I'm wondering if it's possible to explicit all the causers and the agent and which is the right case. 

For example: John asked Mike to make Paul cook a plate of soup. 

Can John, Mike and Paul be expressed in this sentence? Which is the case for the causeer (John), the causee/causeer (Mike) and the causee/agent (Paul)?  

Thank you


----------



## Rallino

"Mike" cannot be expressed in the sentence with _pişirttirmek_.

John asked Mike to make Paul cook a plate of soup. = John, Mike'tan Paul'e bir tabak çorba pişirtmesini istedi.

Or: _John, Paul'e bir tabak çorba pişirttirdi._ = John got someone to make Paul cook a plate of soup.


----------



## Nino83

Thank you, Rallino.
So, in the causative construction the "causee" takes the dative case, while in the first sentence, the verb "istemek" takes the ablative case, right?


----------



## Rallino

It can also be in the genitive case if there is no ambiguity in the context.

John, Mike'ın Paul'e bir tabak çorba pişirtmesini istedi. = John asked/wanted Mike to make Paul prepare a plate of soup.

This sentence can also, in theory, mean that John wished for this to happen but never actually put it into words, as "istedi" can both mean "to want something to happen" or "to ask someone to do something".


----------



## Nino83

Rallino said:


> This sentence can also, in theory, mean that John wished for this to happen but never actually put it into words, as "istedi" can both mean "to want something to happen" or "to ask someone to do something".
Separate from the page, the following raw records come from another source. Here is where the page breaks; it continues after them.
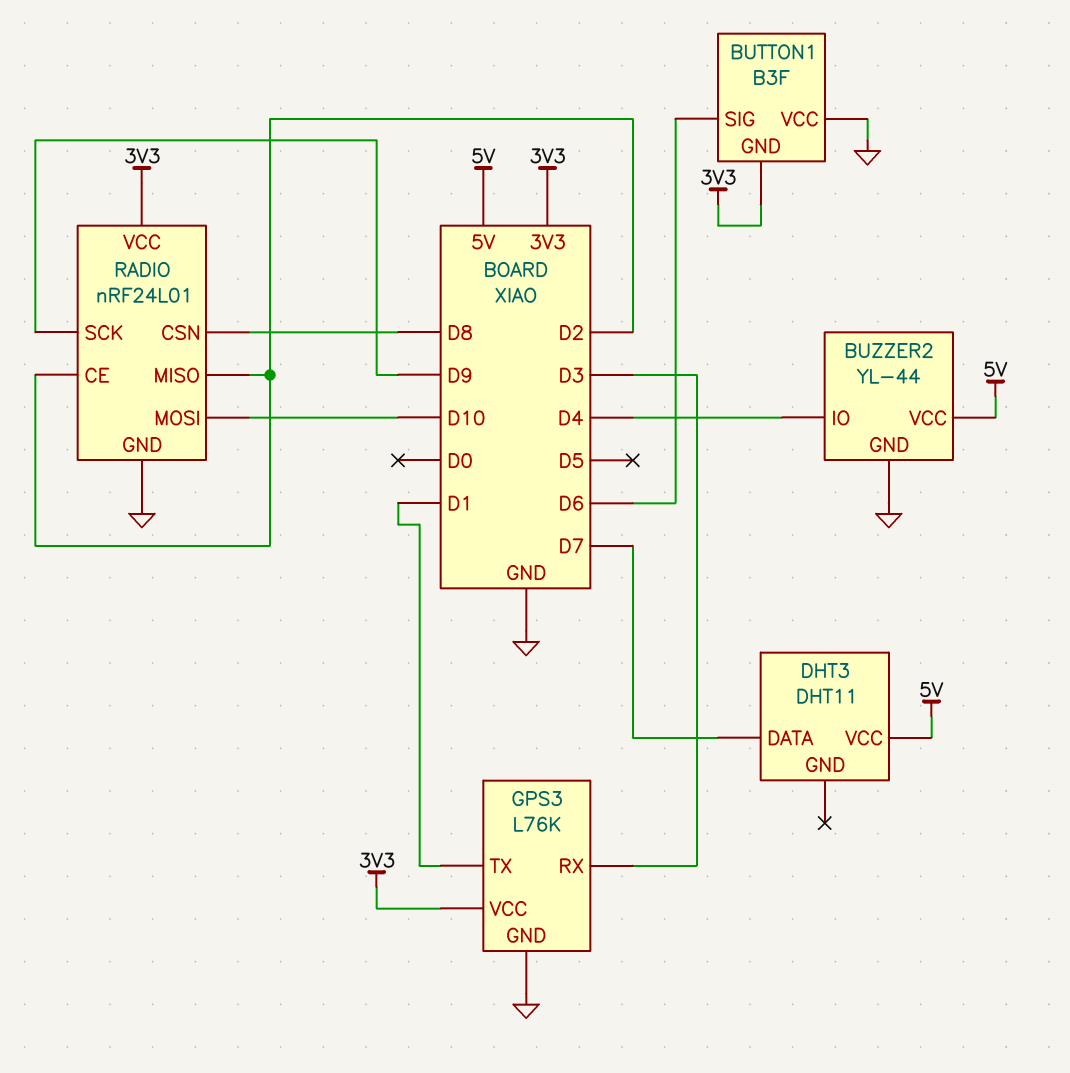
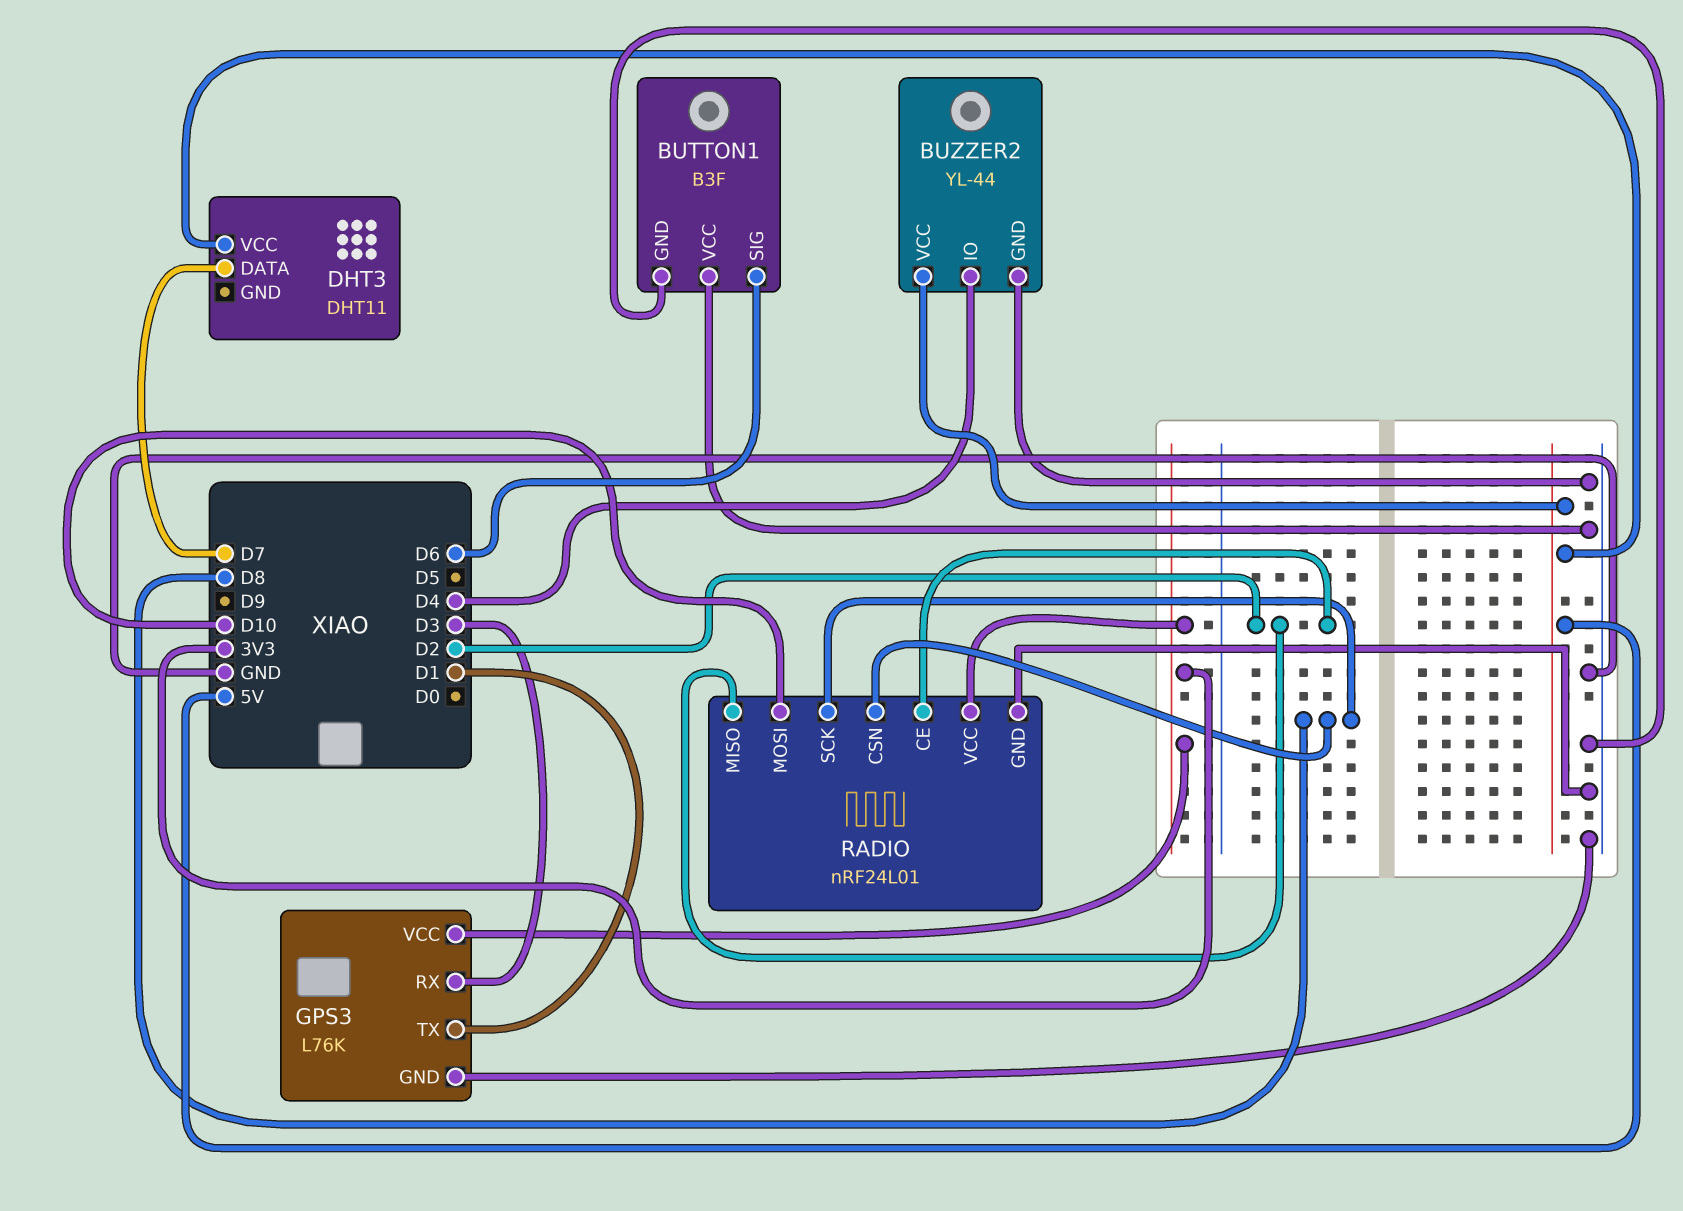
BUTTON1 pin GND: 3V3 -> GND
RADIO pin SCK: D9 -> D8

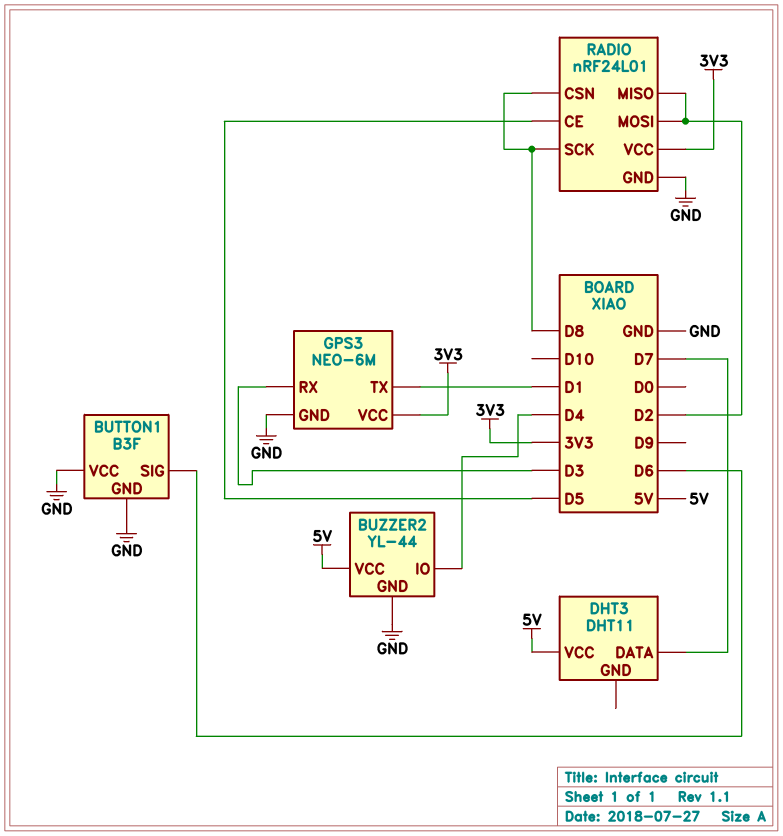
GPS3: L76K -> NEO-6M
RADIO pin CE: D2 -> D5
RADIO pin MOSI: D10 -> D2

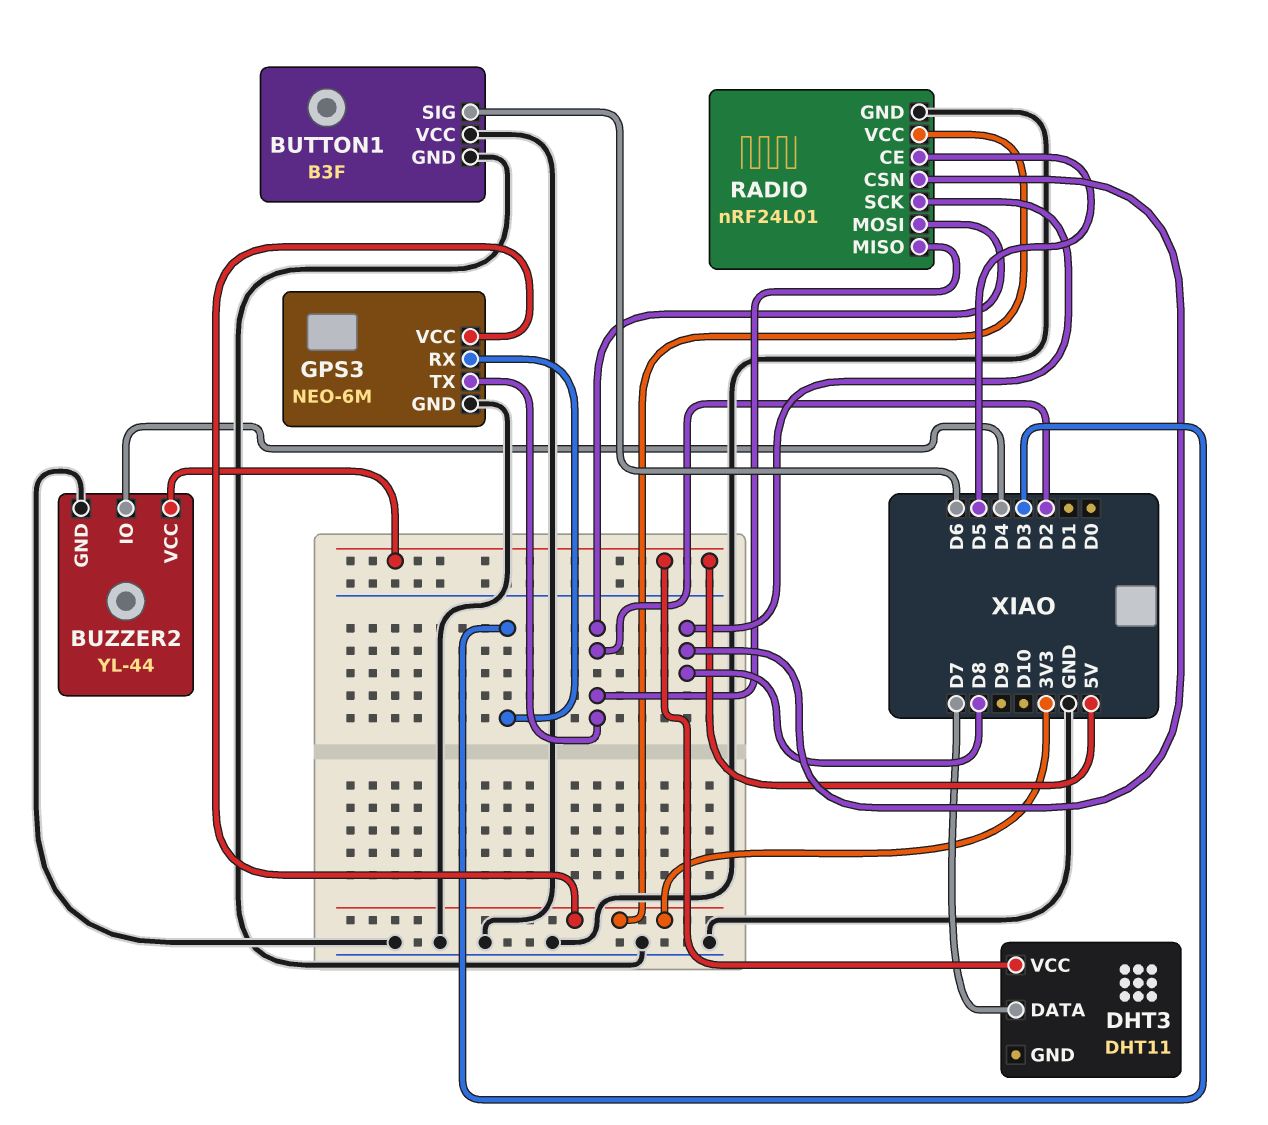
GPS3 pin TX: D1 -> D2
Thank you for clarifing this. 
I thought that there was something strange, because when you have two "causee" marked with the same case and only one double causative verb, the sentence is ambiguous, unless there were some fixed word order of this type, first causee -> second causee.
Now that you told me that it's not possible to express both causees, it's all right.


----------



## Nino83

Hi, Rallino. 
Is it possible, and common, to express also the first causee with this construction, "pronoun + vesvtasiyle" (by means of)?
I found this sentence in this article: 

Osman Sema-ya   *ben-im vasvtasiyle* Turhan-v öp-*tür-t*-tü
Osman Sema-DAT - *I-1SG by means of* - Turhan-ACC kiss-*CS-CS*-PST
‘Osman had Sema kiss Turhan by means of me.’


----------



## Rallino

Osman Sema'ya benim vasıtamla Turhan'ı öptürdü.

Yes, this is possible. (Totally unidiomatic, but I assume we're dealing purely with the grammar here.) Only one causative is necessary.


----------



## Nino83

Thanks, Rallino. 
Yes, we're speaking about grammar but it's interesting to know if these sentences are idiomatic.  
So double causatives are normal, common and idiomatic but the expression of both "causees" (the intermediary and the agent) is unidiomatic, have I understood well?


----------



## Rallino

I mean we would express it differently. Something like:

Osman, Turhan'ı Sema'ya öptürme işini bana yaptırdı.

(lit.: Osman made me do the job of getting Sema to kiss Turhan.)

That's:

[Osman-*Subj] [*Turhan-*Acc] [*Sema-*Dat] * [öp-*CS-noun form]  [*iş-*3rd pers. Poss.-buffer-Acc] * [bana (*1st pers. Dat*)]  [yap-*CS-simple past.] *


----------